SQL:递归选择所有子记录的SUM [英] SQL: Select SUM of all children records recursively

问题描述

我有一个表，它与自己具有一对多的关系.每个记录可以有来自同一张表的n个孩子.例如

I have a table that has a one to many relationship with itself. Each record can have n number of children from that same table. For example

create table folder
ID: Number 20 PK
PARENT_ID: Number 20 FK references folder.ID
SIZE: NUMBER 20
...

给出一个ID，我想选择所有文件夹记录的SUM(SIZE) 递归地目标数据库是MySql 5，但是会很好 如果它足够通用，也可以在Oracle和MS-SQL中使用.

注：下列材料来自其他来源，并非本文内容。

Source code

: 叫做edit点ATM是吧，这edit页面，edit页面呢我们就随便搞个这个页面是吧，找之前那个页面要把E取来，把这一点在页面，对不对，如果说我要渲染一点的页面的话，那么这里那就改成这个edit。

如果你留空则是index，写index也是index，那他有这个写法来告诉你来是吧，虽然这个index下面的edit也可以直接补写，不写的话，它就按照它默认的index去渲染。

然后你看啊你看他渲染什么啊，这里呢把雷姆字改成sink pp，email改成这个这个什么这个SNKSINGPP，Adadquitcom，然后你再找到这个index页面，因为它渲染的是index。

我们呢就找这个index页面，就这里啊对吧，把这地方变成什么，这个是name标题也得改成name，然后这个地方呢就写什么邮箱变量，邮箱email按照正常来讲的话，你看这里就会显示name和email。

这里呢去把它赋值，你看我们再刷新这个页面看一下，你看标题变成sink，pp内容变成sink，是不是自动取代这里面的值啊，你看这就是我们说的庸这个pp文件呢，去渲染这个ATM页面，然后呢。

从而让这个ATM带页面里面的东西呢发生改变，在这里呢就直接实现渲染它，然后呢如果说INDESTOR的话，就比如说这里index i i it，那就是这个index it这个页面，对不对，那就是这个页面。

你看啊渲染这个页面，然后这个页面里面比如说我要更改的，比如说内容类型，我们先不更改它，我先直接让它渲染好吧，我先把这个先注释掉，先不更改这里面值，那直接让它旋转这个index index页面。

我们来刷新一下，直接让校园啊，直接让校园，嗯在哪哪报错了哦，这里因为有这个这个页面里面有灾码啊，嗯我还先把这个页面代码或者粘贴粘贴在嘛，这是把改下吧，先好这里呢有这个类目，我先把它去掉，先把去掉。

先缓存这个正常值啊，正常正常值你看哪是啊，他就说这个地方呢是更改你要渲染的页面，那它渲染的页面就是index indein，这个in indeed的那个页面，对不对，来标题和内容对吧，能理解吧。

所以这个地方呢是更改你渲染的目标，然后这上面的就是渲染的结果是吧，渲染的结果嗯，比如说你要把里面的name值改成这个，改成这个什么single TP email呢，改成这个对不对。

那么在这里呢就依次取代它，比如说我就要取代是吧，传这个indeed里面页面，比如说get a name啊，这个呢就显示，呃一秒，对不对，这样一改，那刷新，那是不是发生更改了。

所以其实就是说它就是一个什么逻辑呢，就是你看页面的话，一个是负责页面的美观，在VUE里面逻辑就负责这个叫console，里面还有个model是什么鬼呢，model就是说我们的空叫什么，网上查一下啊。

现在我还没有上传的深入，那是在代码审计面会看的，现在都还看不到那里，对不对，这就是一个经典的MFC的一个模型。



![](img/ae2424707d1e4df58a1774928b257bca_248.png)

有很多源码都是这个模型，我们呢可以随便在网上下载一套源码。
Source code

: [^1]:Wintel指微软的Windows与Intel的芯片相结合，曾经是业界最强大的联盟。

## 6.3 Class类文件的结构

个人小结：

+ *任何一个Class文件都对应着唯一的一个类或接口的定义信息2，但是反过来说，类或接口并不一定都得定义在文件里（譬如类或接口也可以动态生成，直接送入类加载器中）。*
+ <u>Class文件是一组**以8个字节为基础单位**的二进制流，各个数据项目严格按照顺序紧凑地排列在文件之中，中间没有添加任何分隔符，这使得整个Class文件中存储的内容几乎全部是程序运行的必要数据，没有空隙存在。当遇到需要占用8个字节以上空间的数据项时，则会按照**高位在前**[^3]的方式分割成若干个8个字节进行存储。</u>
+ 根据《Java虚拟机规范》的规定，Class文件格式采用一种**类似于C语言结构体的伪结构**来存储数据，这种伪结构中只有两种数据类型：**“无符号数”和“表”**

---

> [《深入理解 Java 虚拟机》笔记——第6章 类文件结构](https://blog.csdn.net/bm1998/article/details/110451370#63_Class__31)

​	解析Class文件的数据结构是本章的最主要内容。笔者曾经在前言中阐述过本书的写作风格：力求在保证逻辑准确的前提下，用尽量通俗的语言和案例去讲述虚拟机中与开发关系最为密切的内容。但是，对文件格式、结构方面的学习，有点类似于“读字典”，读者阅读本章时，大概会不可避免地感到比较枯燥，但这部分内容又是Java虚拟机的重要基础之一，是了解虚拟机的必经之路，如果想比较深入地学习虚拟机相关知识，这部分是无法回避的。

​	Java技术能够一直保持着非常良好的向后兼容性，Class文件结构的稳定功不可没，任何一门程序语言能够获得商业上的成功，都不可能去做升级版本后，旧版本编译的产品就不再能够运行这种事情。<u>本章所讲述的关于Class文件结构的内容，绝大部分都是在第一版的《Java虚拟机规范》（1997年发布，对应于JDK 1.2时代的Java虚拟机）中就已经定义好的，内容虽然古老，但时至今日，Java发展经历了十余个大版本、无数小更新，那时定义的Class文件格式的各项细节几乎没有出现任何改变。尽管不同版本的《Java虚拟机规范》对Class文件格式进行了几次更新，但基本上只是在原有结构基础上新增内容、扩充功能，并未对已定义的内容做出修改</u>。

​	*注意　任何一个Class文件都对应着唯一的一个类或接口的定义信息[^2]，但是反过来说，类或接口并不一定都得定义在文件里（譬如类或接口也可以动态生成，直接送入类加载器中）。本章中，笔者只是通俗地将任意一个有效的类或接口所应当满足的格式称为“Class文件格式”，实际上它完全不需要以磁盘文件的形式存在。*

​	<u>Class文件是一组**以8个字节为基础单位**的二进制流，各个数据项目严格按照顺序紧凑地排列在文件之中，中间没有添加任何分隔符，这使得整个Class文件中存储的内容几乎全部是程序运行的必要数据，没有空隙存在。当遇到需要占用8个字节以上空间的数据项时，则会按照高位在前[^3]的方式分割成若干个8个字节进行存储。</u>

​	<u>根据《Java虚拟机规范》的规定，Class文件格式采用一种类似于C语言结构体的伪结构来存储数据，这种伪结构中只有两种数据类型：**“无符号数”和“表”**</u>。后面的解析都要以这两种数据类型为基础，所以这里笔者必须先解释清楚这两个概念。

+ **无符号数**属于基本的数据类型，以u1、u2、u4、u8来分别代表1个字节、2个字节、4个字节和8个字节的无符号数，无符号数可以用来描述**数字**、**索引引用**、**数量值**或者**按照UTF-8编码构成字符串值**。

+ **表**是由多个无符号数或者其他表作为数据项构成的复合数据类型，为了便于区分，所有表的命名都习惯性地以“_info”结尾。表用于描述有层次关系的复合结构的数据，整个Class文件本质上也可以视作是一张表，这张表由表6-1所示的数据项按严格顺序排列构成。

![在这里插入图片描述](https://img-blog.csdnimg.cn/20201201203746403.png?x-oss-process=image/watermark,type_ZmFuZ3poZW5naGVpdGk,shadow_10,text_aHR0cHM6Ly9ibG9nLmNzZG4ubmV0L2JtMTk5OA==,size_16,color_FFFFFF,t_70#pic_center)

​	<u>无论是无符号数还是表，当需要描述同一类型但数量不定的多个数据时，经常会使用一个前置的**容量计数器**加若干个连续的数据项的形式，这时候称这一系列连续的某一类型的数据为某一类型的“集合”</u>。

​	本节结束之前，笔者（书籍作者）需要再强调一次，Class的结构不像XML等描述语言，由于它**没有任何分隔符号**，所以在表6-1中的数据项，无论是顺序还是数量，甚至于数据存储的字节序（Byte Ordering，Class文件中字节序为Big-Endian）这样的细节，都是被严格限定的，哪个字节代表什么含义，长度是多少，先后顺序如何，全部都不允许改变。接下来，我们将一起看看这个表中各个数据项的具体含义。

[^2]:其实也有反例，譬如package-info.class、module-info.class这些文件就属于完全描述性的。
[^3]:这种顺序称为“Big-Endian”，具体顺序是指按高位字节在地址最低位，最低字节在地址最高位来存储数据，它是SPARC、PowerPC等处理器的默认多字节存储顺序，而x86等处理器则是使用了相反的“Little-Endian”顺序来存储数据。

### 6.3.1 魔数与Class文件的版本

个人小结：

Given an ID, I want to select the SUM(SIZE) of all folder records recursively. The target database is MySql 5, but it would be nice if it was generic enough to work in Oracle and MS-SQL as well.

我不知道树有多深，可能是1级，可能是50级(或更多)

I won't know how deep the tree is, could be 1 level, could be 50 (or more)

推荐答案

这可能会有所帮助: http://mikehillyer.com/articles/managing-hierarchical-data-in-mysql/

这将是Oracle中的简单查询(

This would be a simple query in Oracle ( http://download-east.oracle.com/docs/cd/B12037_01/server.101/b10759/queries003.htm) since it supports hierarchical queries using "CONNECT BY" but I don't think there's a comparable solution for MySQL. It looks like you're going to do something really inefficient or you're going to have to modify your table structure to support this specific function.

这篇关于SQL:递归选择所有子记录的SUM的文章就介绍到这了，希望我们推荐的答案对大家有所帮助，也希望大家多多支持IT屋！